しかし、今回の怒り様は尋常ではなかった。
その理由を後ほど母親から聞いたのだが、親父は、自分が持っている土地(現在は更地)で開業するものとばかり思っていたらしく、いつ相談に来るか待っていたらしい。
親父なりに息子の独立が嬉しくて、知り合いの建築業者等にも「息子が開業するんで、その節は宜しく!」などと、あちこちに声を掛けていたそうだ。
当然、患者になるであろう“ご近所さん”へも、それはそれは丁寧に挨拶していたとのこと。
それを、何の相談もなしに、車で20分もかかる駅前ビルに決めたので、親父の面目は丸潰れ。それよりも、人生の一大事に何の相談もされなかったのが淋しいのだろう。
いずれにせよ、最初から自分で何も考えずに、“人任せ”で進めてきたツケが回ってきた形だ。

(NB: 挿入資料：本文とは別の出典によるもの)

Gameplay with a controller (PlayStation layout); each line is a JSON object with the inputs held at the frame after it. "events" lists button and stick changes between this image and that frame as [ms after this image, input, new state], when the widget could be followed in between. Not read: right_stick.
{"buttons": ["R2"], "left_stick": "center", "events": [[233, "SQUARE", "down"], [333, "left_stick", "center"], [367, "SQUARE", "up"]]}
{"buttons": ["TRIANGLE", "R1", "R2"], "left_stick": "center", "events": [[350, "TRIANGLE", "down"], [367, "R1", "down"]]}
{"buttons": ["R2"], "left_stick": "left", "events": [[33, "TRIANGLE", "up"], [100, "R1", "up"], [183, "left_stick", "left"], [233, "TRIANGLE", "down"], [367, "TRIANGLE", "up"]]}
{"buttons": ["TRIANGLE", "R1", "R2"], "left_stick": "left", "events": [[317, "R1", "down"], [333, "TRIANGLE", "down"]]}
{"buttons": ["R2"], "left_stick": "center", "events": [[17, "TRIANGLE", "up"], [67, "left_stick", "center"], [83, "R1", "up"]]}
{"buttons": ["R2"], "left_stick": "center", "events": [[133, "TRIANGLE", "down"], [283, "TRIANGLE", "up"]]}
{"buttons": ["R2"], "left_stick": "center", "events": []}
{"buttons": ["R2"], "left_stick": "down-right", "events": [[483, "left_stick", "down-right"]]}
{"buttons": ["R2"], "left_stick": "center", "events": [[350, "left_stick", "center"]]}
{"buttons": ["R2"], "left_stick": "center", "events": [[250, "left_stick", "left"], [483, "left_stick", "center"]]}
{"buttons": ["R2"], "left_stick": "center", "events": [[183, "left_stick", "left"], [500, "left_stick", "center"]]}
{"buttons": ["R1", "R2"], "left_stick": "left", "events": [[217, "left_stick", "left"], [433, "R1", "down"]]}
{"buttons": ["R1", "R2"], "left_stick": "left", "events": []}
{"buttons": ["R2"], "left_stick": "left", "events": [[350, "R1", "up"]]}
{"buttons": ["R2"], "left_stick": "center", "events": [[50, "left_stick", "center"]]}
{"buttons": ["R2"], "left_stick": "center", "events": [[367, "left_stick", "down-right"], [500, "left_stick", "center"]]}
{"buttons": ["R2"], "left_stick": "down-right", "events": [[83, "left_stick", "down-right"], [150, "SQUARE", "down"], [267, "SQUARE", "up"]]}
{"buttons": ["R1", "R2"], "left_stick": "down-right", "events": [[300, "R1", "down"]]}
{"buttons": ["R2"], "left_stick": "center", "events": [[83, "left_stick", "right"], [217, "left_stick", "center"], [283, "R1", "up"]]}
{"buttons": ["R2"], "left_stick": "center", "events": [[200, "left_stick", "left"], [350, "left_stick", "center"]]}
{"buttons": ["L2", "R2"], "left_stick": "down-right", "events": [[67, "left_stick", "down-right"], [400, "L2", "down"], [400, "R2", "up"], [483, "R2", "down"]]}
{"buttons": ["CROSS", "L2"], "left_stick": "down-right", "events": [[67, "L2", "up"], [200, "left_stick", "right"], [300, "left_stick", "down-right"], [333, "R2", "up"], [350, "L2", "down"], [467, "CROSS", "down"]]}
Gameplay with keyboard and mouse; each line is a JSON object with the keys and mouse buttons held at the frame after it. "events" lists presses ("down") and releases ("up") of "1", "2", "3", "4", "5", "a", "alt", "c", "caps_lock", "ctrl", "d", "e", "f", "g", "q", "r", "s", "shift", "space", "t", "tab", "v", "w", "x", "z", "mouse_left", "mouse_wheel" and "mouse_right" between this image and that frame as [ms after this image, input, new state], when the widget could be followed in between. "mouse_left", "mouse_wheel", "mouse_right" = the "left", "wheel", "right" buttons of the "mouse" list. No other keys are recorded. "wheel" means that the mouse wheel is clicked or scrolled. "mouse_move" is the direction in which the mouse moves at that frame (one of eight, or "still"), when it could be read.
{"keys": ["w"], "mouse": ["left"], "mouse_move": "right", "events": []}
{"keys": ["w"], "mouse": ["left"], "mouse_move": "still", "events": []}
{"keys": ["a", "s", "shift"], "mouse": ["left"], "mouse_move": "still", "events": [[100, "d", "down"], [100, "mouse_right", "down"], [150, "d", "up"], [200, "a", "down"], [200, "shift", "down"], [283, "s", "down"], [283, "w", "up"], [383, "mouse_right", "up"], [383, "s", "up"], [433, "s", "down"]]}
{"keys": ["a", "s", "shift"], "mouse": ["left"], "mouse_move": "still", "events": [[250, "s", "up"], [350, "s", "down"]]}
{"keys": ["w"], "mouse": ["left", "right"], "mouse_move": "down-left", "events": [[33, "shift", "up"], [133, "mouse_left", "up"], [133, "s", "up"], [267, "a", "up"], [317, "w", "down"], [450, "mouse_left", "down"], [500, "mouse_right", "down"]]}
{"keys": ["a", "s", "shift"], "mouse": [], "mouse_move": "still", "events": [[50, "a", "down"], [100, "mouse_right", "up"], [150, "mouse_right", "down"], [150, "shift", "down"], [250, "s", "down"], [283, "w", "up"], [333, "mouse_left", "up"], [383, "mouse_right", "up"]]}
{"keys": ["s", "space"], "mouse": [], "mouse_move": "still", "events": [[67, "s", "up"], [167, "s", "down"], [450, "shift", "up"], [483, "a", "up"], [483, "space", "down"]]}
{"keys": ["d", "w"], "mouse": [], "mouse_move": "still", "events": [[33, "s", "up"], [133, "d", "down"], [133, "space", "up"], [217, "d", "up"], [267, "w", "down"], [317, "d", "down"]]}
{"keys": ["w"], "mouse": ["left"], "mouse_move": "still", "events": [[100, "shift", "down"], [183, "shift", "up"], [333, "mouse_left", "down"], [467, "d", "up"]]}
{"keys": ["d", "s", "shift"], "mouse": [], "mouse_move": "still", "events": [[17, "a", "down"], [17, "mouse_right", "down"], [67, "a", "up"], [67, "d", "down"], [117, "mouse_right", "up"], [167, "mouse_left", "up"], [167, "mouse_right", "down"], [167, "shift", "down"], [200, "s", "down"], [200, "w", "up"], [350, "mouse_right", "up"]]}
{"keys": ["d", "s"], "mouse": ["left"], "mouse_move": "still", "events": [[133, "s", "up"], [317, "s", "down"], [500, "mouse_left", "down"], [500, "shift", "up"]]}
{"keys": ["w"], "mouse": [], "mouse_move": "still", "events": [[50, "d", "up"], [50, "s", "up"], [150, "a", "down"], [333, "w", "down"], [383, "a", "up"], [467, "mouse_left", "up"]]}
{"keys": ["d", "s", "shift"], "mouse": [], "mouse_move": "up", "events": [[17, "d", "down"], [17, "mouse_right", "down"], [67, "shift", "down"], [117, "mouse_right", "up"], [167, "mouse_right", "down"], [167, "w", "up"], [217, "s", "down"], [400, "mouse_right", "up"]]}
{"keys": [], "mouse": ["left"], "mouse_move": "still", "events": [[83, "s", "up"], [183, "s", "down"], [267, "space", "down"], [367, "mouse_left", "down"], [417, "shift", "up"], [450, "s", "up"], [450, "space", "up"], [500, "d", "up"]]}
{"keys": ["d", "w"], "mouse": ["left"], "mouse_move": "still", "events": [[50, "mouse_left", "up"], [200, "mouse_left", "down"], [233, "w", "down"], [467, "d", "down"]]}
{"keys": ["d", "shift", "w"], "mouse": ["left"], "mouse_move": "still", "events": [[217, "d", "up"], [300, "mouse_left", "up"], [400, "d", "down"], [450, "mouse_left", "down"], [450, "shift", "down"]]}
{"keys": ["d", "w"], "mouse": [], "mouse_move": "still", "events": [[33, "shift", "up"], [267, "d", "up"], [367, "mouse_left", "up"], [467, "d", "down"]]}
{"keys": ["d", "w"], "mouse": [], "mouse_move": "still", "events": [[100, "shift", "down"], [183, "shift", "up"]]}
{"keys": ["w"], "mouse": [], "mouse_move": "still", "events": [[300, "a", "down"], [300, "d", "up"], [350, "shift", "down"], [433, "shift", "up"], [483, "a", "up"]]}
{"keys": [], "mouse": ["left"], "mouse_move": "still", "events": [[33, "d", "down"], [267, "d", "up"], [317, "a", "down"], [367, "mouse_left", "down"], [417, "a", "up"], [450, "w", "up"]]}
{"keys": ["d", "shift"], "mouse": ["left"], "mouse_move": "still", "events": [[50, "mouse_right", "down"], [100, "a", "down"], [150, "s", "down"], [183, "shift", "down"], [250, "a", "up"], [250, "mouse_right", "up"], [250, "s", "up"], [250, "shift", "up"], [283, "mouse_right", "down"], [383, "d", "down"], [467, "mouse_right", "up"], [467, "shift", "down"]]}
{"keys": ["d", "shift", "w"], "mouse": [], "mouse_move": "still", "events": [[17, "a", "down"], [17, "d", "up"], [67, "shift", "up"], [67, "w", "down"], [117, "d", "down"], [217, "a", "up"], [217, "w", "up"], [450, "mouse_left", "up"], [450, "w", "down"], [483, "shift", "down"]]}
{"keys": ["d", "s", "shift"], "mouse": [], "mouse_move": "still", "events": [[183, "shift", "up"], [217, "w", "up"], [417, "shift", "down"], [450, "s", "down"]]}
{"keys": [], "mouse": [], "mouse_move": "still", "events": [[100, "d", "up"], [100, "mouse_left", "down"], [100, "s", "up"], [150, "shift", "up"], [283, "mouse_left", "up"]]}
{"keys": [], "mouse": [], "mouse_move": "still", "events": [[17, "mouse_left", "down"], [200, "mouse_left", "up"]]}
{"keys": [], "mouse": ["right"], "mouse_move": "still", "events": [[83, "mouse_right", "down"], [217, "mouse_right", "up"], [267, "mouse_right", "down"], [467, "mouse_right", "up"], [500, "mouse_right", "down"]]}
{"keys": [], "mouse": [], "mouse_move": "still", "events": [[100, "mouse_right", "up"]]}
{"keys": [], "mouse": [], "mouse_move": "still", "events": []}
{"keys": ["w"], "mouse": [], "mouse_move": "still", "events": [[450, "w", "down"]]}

話の進め方として、「お任せします」ではなく、ビルテナント・一戸建・都心・郊外等、各開業立地におけるそれぞれの特徴を十分に説明してもらい、それをしっかり把握した上で、家内や両親と話をするべきだった。
今から考えれば、当たり前の話だ。
何故、開業に関しては、「人にお願いしなければ出来ない」と最初から決め付けてかかったのだろうか?
いや、お願いしなければいけないということには変わりないが、何故、自分で考えたり、判断することを放棄してしまっているのか?
佐川氏との最初の面談で、矢継ぎ早に質問をされたことから、すっかり「自分には無理」と自信をなくしてしまっていたのかも知れない。
結局、家内にも、親父にも協力を得る事が出来ず、開業における自己資金は400万円と決まった。かき集めると600万円近くはあったが、さすがに無一文になるのも怖く、多少のストック残したいという思いの結果だ。
残り4,600万円は借金することになるが、急に怖くなってきた…。毎月いくら返済しなければいけないのか?
早速、佐川氏に連絡することにした。
「自己資金は、あの…、よ、400万円でお願いします。」
「そうですか…、わかりました。それでは銀行を紹介します。」
電話の様子だと、大したことはなさそうだ。
今から考えると、大変なのは返済する本人だけで、紹介する側は痛くも痒くもないので当然と言えば当然だ。